Casper, Wyo., is aiming for 102 degrees Tuesday. Salt Lake City, which hit 102 degrees on Saturday and spiked to 103 on Monday, could come close to tying or breaking the June record of 105 degrees as the mercury continues to soar on Tuesday.

Monday’s high was also the earliest 103-degree reading on record in the Utah capital, where most years don’t see temperatures so high.

The heat should relent some later in the week across the northern Rockies, but will continue in full force across the Southwest.

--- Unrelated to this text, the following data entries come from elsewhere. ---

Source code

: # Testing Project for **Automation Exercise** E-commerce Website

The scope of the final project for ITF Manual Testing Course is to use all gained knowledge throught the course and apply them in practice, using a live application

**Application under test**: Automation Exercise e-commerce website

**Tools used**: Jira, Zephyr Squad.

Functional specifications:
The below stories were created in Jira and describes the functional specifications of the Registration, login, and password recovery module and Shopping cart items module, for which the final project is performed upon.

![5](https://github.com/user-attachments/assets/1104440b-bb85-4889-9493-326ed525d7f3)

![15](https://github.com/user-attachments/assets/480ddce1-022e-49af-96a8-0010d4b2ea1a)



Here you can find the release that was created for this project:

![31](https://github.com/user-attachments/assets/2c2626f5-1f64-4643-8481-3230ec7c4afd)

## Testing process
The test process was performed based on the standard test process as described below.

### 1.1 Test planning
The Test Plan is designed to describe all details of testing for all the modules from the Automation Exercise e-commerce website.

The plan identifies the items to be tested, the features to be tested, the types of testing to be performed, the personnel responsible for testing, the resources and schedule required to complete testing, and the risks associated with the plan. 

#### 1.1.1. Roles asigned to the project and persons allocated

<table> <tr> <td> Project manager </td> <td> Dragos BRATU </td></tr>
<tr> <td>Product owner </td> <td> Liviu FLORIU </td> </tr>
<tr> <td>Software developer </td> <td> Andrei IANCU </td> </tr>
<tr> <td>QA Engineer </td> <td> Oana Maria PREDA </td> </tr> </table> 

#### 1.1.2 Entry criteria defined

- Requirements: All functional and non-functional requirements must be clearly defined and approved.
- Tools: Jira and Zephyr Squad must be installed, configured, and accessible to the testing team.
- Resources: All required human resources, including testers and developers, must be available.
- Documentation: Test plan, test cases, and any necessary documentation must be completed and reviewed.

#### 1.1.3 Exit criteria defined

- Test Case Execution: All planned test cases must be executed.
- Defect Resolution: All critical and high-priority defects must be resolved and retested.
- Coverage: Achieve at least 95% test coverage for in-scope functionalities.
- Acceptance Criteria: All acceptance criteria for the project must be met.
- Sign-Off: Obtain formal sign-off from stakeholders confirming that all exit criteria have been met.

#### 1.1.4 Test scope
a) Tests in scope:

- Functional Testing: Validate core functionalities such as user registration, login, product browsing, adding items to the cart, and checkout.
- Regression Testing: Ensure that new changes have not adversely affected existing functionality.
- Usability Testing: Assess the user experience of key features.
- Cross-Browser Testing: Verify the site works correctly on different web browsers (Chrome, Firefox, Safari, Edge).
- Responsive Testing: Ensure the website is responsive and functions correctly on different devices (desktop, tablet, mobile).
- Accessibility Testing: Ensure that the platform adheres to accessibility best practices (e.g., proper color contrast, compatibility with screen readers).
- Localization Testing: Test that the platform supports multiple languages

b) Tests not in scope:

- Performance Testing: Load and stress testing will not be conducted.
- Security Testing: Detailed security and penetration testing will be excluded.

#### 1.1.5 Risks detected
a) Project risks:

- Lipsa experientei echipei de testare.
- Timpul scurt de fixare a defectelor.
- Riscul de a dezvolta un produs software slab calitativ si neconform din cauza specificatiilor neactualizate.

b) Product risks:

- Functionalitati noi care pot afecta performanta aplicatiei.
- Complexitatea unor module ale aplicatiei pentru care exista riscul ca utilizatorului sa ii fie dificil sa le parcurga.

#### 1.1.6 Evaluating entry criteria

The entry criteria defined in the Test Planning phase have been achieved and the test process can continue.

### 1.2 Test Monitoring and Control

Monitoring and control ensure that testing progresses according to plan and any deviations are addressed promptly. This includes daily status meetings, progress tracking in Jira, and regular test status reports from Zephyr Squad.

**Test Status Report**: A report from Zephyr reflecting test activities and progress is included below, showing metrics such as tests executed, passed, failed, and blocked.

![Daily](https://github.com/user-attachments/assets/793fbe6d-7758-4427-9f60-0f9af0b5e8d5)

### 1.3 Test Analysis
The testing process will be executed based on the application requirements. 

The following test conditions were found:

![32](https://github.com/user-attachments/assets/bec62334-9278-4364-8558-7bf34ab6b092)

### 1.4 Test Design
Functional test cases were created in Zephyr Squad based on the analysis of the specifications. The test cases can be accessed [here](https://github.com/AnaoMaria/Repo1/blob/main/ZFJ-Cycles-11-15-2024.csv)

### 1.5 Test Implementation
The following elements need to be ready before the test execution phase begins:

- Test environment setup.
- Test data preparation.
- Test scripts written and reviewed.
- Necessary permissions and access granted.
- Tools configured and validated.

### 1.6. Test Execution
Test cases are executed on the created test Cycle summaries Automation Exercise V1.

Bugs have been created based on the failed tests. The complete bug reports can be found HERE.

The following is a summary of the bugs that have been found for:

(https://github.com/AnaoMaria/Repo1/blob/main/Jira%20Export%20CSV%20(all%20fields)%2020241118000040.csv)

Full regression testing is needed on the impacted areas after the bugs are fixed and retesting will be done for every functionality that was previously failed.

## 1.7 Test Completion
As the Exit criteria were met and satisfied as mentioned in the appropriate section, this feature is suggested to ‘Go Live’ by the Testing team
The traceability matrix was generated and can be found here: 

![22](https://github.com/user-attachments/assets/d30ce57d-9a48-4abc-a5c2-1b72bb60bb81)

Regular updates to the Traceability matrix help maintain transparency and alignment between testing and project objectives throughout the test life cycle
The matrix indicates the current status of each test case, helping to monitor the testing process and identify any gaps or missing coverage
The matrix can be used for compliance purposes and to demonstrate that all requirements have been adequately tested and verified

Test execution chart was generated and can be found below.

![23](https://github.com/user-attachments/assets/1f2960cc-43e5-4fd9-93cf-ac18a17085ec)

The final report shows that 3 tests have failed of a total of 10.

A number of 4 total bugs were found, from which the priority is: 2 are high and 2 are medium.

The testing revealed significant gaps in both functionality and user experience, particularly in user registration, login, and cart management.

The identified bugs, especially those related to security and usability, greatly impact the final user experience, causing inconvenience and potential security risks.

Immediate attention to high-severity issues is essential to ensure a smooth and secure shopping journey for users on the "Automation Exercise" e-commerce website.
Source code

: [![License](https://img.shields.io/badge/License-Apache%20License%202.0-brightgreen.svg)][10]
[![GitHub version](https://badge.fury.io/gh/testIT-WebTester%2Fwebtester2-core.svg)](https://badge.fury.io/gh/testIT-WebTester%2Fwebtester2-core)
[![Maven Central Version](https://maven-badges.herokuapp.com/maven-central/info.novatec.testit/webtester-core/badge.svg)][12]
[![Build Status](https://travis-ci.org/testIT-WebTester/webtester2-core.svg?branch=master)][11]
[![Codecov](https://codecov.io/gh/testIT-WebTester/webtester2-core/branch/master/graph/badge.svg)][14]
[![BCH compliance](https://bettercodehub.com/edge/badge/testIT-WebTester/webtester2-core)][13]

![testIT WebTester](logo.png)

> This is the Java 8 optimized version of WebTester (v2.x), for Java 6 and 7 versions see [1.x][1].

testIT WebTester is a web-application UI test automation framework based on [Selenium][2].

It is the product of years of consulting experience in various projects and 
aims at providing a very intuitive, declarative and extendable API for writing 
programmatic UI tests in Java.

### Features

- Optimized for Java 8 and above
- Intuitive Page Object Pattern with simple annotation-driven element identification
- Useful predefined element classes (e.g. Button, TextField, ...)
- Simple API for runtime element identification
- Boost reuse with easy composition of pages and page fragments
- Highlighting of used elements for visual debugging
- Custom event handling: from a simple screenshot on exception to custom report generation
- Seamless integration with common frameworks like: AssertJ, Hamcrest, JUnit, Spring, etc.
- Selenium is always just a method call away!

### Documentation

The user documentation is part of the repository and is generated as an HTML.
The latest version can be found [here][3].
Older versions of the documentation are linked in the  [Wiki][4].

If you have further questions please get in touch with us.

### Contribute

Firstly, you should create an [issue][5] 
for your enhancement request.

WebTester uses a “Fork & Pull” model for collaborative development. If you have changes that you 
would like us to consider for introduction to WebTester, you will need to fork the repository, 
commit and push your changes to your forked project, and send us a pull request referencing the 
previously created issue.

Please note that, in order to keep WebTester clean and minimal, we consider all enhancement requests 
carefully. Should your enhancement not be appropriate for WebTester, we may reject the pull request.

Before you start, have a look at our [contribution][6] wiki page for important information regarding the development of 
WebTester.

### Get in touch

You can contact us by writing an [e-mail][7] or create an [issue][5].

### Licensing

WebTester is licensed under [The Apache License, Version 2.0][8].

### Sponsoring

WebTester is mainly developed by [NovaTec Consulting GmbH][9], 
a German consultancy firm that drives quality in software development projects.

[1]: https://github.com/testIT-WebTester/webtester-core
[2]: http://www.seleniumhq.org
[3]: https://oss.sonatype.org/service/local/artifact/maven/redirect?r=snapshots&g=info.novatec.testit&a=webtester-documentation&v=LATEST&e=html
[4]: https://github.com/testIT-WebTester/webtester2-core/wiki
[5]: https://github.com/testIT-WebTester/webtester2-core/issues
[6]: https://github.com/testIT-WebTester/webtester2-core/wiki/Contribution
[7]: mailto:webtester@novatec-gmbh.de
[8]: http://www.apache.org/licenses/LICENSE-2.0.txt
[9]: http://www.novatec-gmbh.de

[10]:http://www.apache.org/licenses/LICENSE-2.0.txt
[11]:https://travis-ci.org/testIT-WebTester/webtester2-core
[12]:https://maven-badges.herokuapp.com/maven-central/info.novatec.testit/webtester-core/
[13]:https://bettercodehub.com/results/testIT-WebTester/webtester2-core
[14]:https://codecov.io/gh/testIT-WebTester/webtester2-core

Meanwhile, the temperatures are sparking serious wildfire concerns, the heat drying out the ground and providing a breeding ground for speedy fire growth. A number of small brushfires and wildfires have cropped up in Southern California due to offshore winds, extreme temperatures and low relative humidity. The worst fire weather there is expected Wednesday.

Red-flag warnings for high fire danger blanket much of the western United States.

“The low levels will remain fairly dry and thunderstorms will produce little in the way of precipitation, which also increases the concern for producing new fire starts,” cautioned the Weather Service in Las Vegas. Atmospheric profiles will also favor erratic winds with any dry thunderstorm that develops.

In the more-distant future, the ongoing heat will exacerbate fire risk across the West this autumn, since the hot temperatures lead to more evaporation and sap the ground and vegetation of moisture. That drop-off in humidity also makes it easier to achieve higher temperatures, which in turn reinforce the drought. It’s a cycle that is difficult to break out of that has already brought extreme or exceptional drought to nearly 55 percent of the region. Desperate public officials in Utah have been leading prayers for rainfall.

Lake Mead, the nation’s largest reservoir located in Nevada and Arizona, dipped to its lowest level on record last week and is projected to fall further due to the heat-drought double-whammy.

The frequency and intensity of heat events, tied to sprawling areas of high pressure colloquially known as heat domes, have been linked to human-induced climate change. While events like this aren’t caused by climate change, they are intensified by it, their magnitudes becoming markedly more severe.